What is the seventh deadly dating sin for men?

    Published: 06-16-2009
    Views: 25,378
    Gloria MacDonald tells the seventh deadly dating sin for men.

    Gloria MacDonald

    Gloria MacDonald is the founder and President of Perfect Partners, The Personal Relationship Executive Search Firm, a highly successful, personalized matchmaking service. Gloria has interviewed hundreds and hundreds of single men and women and has introduced over 1500 couples. She is an expert in the field of dating and relationships, having appeared on a variety of TV and radio shows. She’s the co-author of the highly acclaimed book Laws of the Jungle: Dating for Women Over 40. She believes, and has seen through her work, that there is a perfect partner for anyone of us who truly desires to find that relationship, believes they can have it, and are willing to accept it. Gloria is an engaging and dynamic speaker and trainer who changes lives. Testimonials from people who have attended Gloria’s seminars: “Gloria uses her exceptional knowledge of real world dating and her unique and exciting style to inspire women to not give up. Truly a wonderful presenter. I would highly recommend anything she does now and in the future.” “This is the information single women and men have been waiting for.” “A truly engaging seminar. You are obviously an expert on the topic. Your knowledge, compassion, sensitivity and forthrightness was spiced with humour to create a clean and practical approach to relationship success.” “Attending your seminar has truly been an inspiration. YOU ARE AN AMAZING TRAINER!”

    Host: What is the seventh deadly dating sin for men?

    Gloria MacDonald: The final deadly dating sin is the sin of lack of perseverance, if the man doesn't jump through hoops for the woman, pursue her to the death, then forget it he is not deserving of her. Unfortunately women still want to be chased, they want to have the man pursue them again, it's just our models and at subconscious at some level and it just shows that the man is going to go to the n-th degree to protect her and provide for her. So obviously things have changed but it's hard for guys and I recognize this, but still women are wanting you to take the initiative.

    So, after maybe you meet that first time, if it was a blind date and you have met for coffee or drinks or something, it's highly unlikely that the woman is going to call you and ask you out a second time, highly, highly, unlikely. Women still want you to take the initiative to call them and if you don't, and if you don't call soon, if you don't call within two or three days there interest starts going further and further and further down because subconsciously you are losing some of that ability to protect and provide for them. So, you are going to have to stick your necks out on the line, a little bit more, if you really want to be successful and you really want to find this woman and you are going to have to take the initiative initially to ask her out a second time, ask her out a third time and then after the third time, things should start working out and they should have just a natural flow. But there will be times when you are going to have to do maybe a little more pursuing than you would like to do.

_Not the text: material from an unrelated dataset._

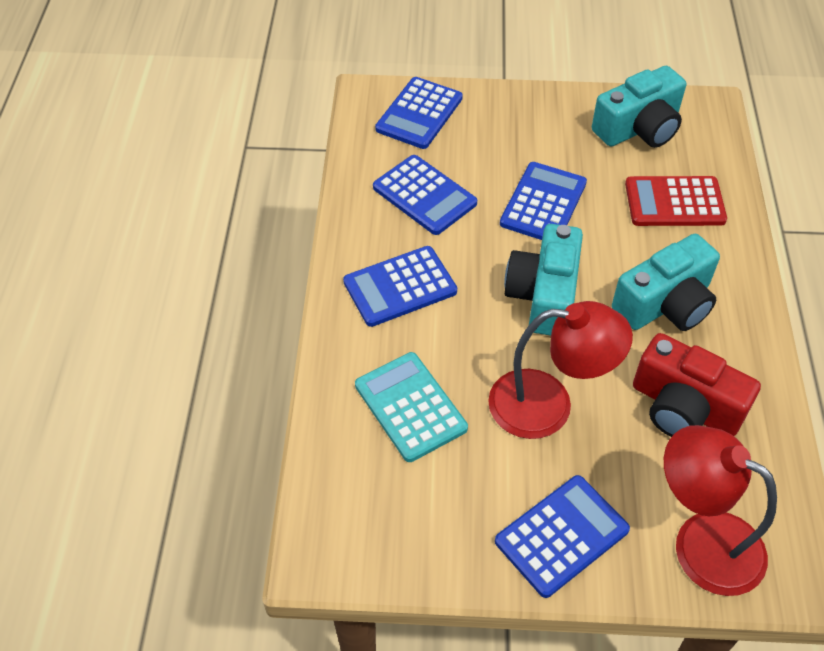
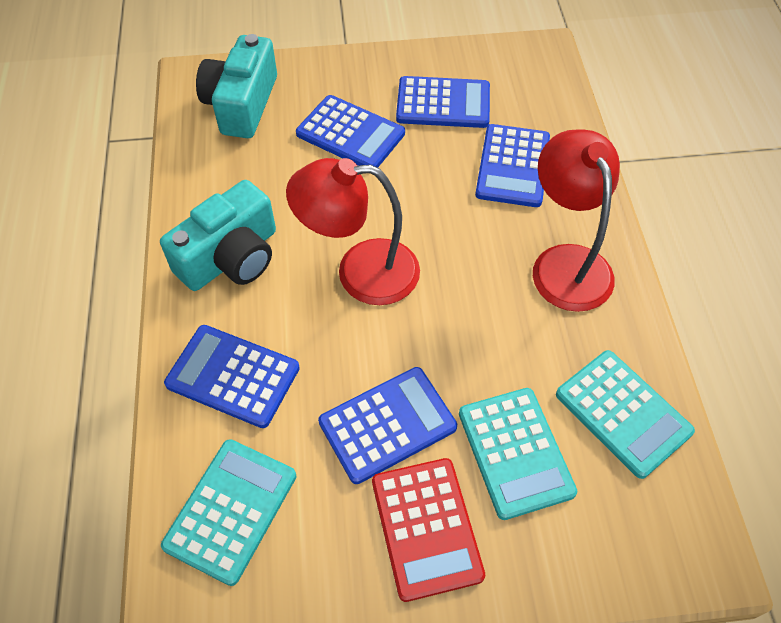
red camera: 1 -> 0
turquoise calculator: 1 -> 3
turquoise camera: 3 -> 2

Guys trust me, if you have met a woman for the first time and if she is interested in you, even though you might not have a clue from what she said or did and that's possible that she is extremely interested in you and you don't have a clue because don't forget, she is nervous too, and she is not sure of your interest in her. Everybody is afraid of being rejected, so everybody's is going into say, I wonder if he is interested in me, oh I can't tell if she is interested in me and so there is this whole little thing going back and forth and the woman might think you are the greatest thing that she has ever met and you might not have a clue, but if she is interested in you, trust me, she has gone home, she has called four or five of her girl friends she said, Oh gosh I really liked him, Oh I thought he was so great.

    Now, he said this wau, do you think he will call me? Maybe I'll get an email from him tomorrow, do you think I will because you know when we were chatting, he said this and this and this, and so I think he might be interested in me, but I'm not sure, and trust me she is dying to hear from you. So, there is no such thing as calling too soon, and you know what even she is not sure a 100% if she is interested in you, if you call or email her the next day, you will all of a sudden go up a notch or two in her books and you know what if for any reason she wasn't interested in you, that's okay good for you that you gave her a try and the worse thing that's going to happen is she is going to flattered that you at least thought she was interesting and then you can move on and find just the right woman for you, go for it guys.